Print word for word the records from the line containing "36 fifths of" through the end.

» Data:
┌──

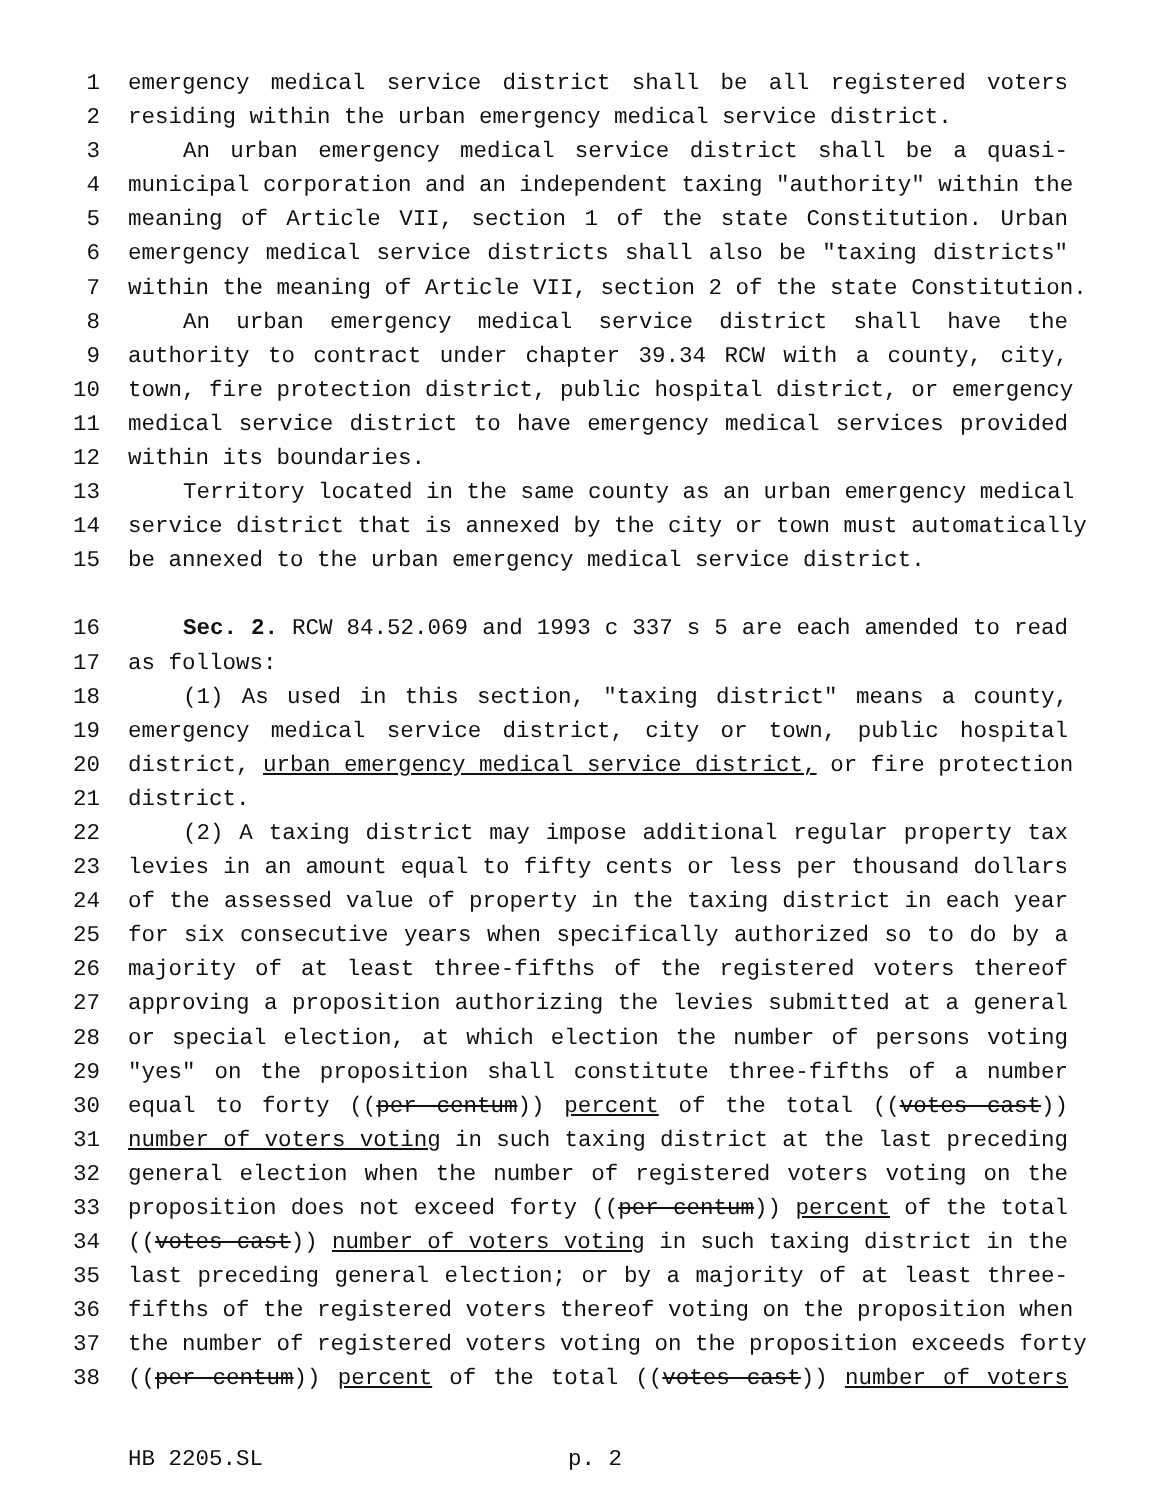1 emergency medical service district shall be all registered voters
2 residing within the urban emergency medical service district.
3 An urban emergency medical service district shall be a quasi-
4 municipal corporation and an independent taxing "authority" within the
5 meaning of Article VII, section 1 of the state Constitution. Urban
6 emergency medical service districts shall also be "taxing districts"
7 within the meaning of Article VII, section 2 of the state Constitution.
8 An urban emergency medical service district shall have the
9 authority to contract under chapter 39.34 RCW with a county, city,
10 town, fire protection district, public hospital district, or emergency
11 medical service district to have emergency medical services provided
12 within its boundaries.
13 Territory located in the same county as an urban emergency medical
14 service district that is annexed by the city or town must automatically
15 be annexed to the urban emergency medical service district.
16 Sec. 2. RCW 84.52.069 and 1993 c 337 s 5 are each amended to read
17 as follows:
18 (1) As used in this section, "taxing district" means a county,
19 emergency medical service district, city or town, public hospital
20 district, urban emergency medical service district, or fire protection
21 district.
22 (2) A taxing district may impose additional regular property tax
23 levies in an amount equal to fifty cents or less per thousand dollars
24 of the assessed value of property in the taxing district in each year
25 for six consecutive years when specifically authorized so to do by a
26 majority of at least three-fifths of the registered voters thereof
27 approving a proposition authorizing the levies submitted at a general
28 or special election, at which election the number of persons voting
29 "yes" on the proposition shall constitute three-fifths of a number
30 equal to forty ((per centum)) percent of the total ((votes cast))
31 number of voters voting in such taxing district at the last preceding
32 general election when the number of registered voters voting on the
33 proposition does not exceed forty ((per centum)) percent of the total
34 ((votes cast)) number of voters voting in such taxing district in the
35 last preceding general election; or by a majority of at least three-
36 fifths of the registered voters thereof voting on the proposition when
37 the number of registered voters voting on the proposition exceeds forty
38 ((per centum)) percent of the total ((votes cast)) number of voters
HB 2205.SL p. 2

└──

» Answer for this exercise:
36 fifths of the registered voters thereof voting on the proposition when
37 the number of registered voters voting on the proposition exceeds forty
38 ((per centum)) percent of the total ((votes cast)) number of voters
HB 2205.SL p. 2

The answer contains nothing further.